• [Task statement] Leave the pictures out and return every line below exactly.

• [Dataset section]

● ● ● ● ● ● ●

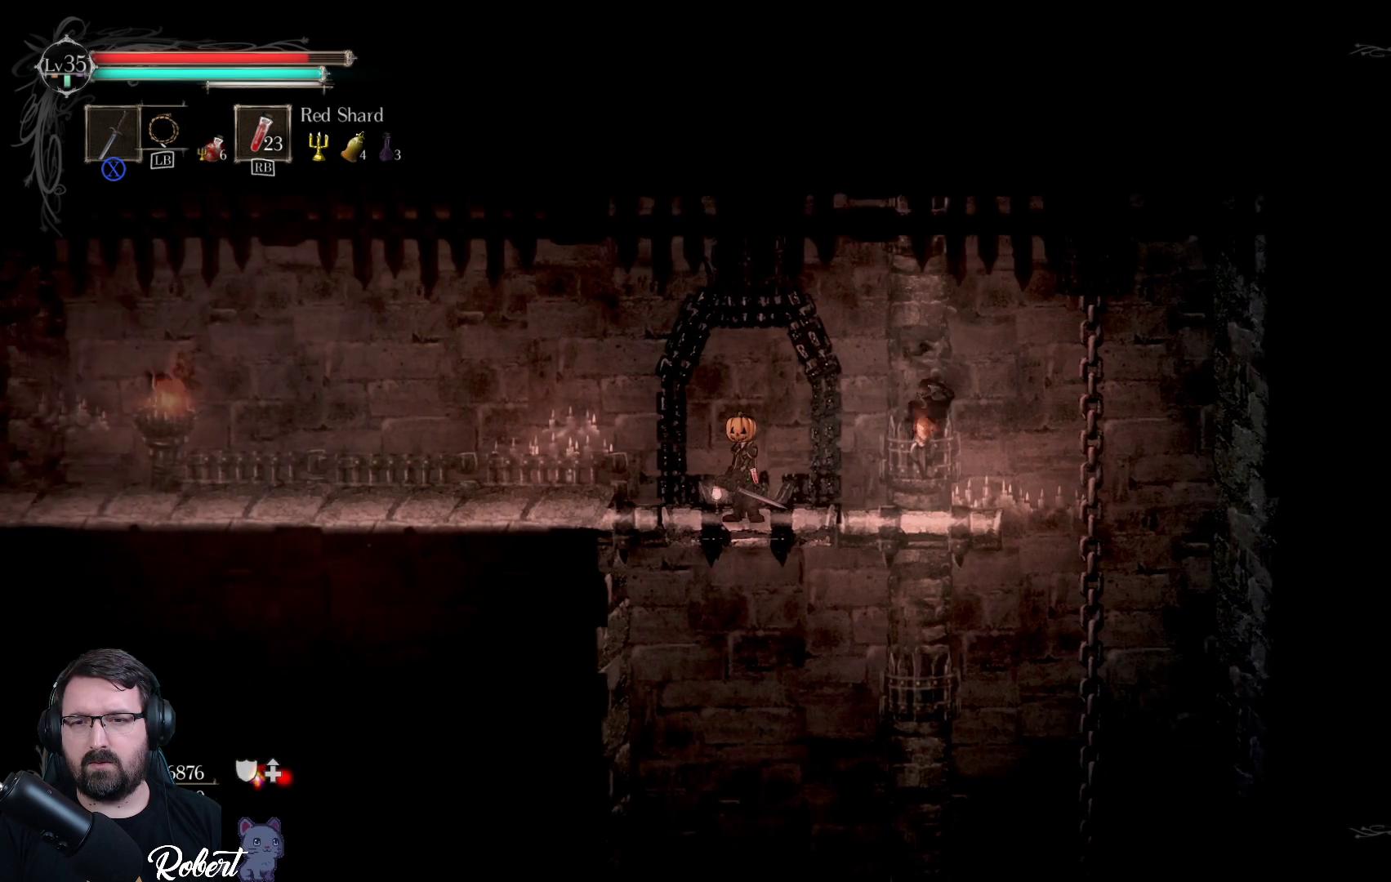
{"buttons": [], "left_stick": "left", "right_stick": "center", "events": [[100, "left_stick", "left"]]}
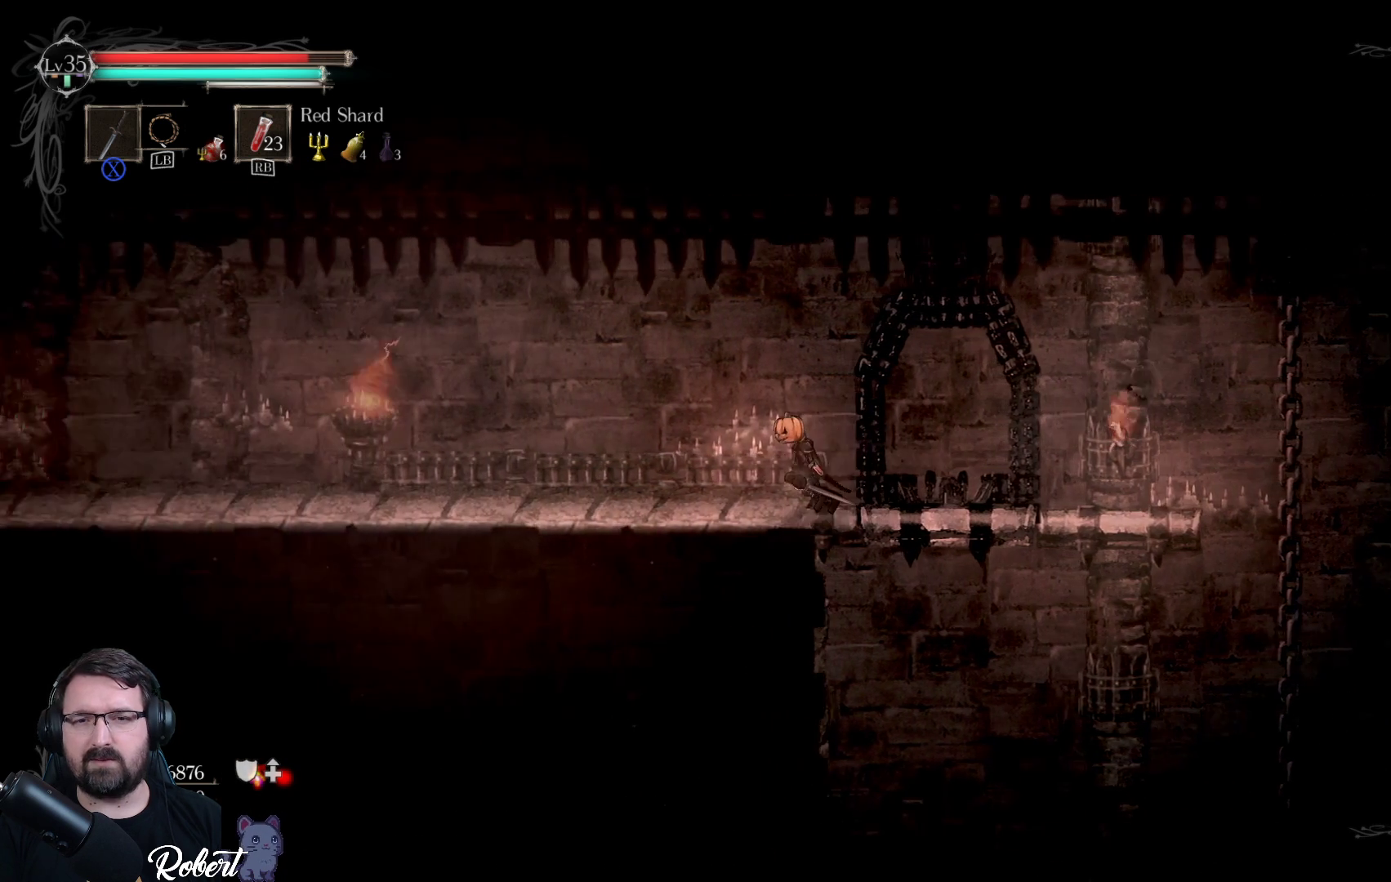
{"buttons": [], "left_stick": "left", "right_stick": "center", "events": [[133, "left_stick", "center"], [400, "left_stick", "left"]]}
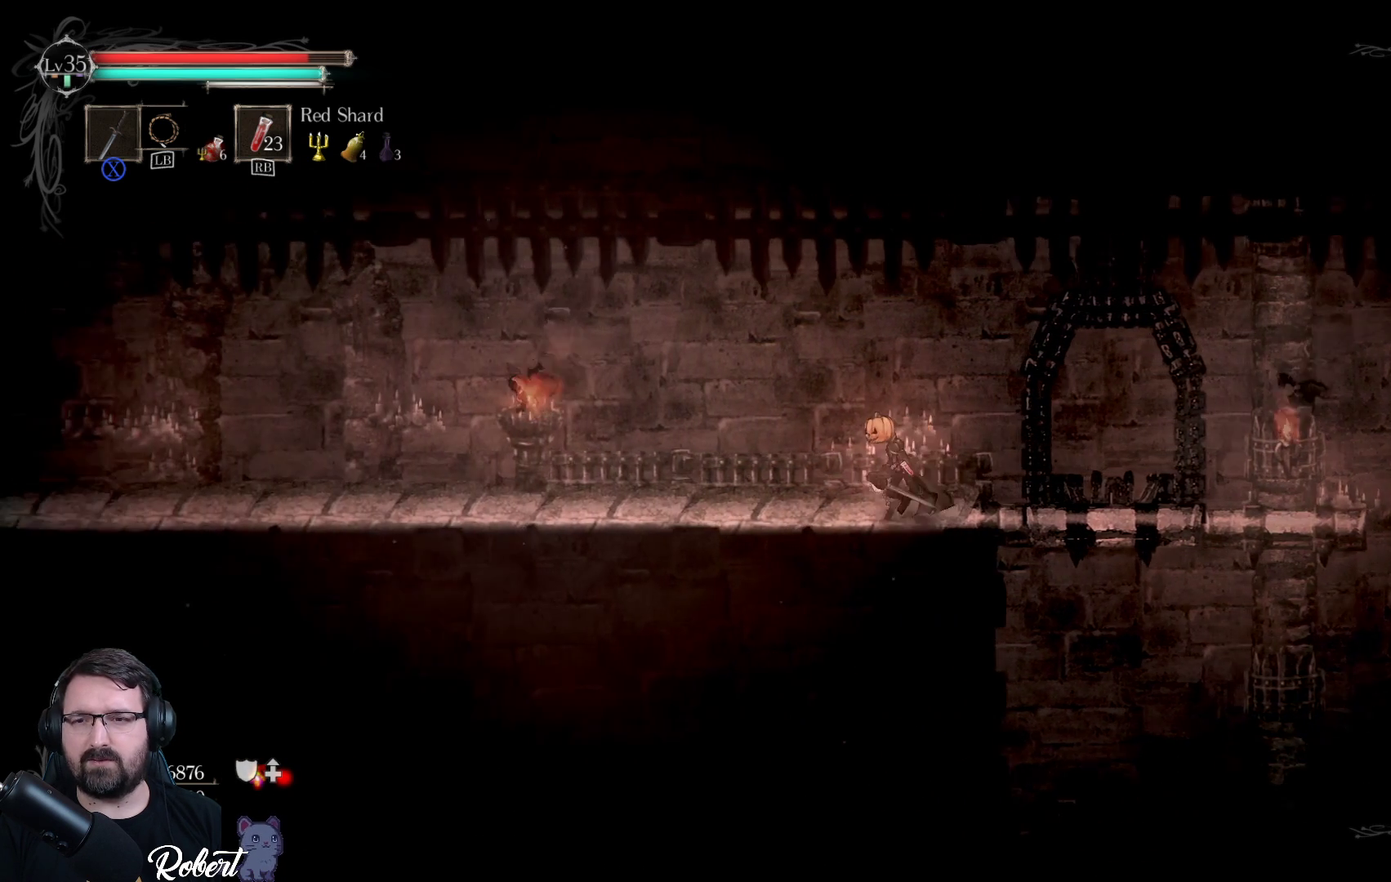
{"buttons": [], "left_stick": "left", "right_stick": "center", "events": []}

● ● ● ● ● ● ●

• [Answer space]
{"buttons": [], "left_stick": "left", "right_stick": "center", "events": [[100, "left_stick", "left"]]}
{"buttons": [], "left_stick": "left", "right_stick": "center", "events": [[133, "left_stick", "center"], [400, "left_stick", "left"]]}
{"buttons": [], "left_stick": "left", "right_stick": "center", "events": []}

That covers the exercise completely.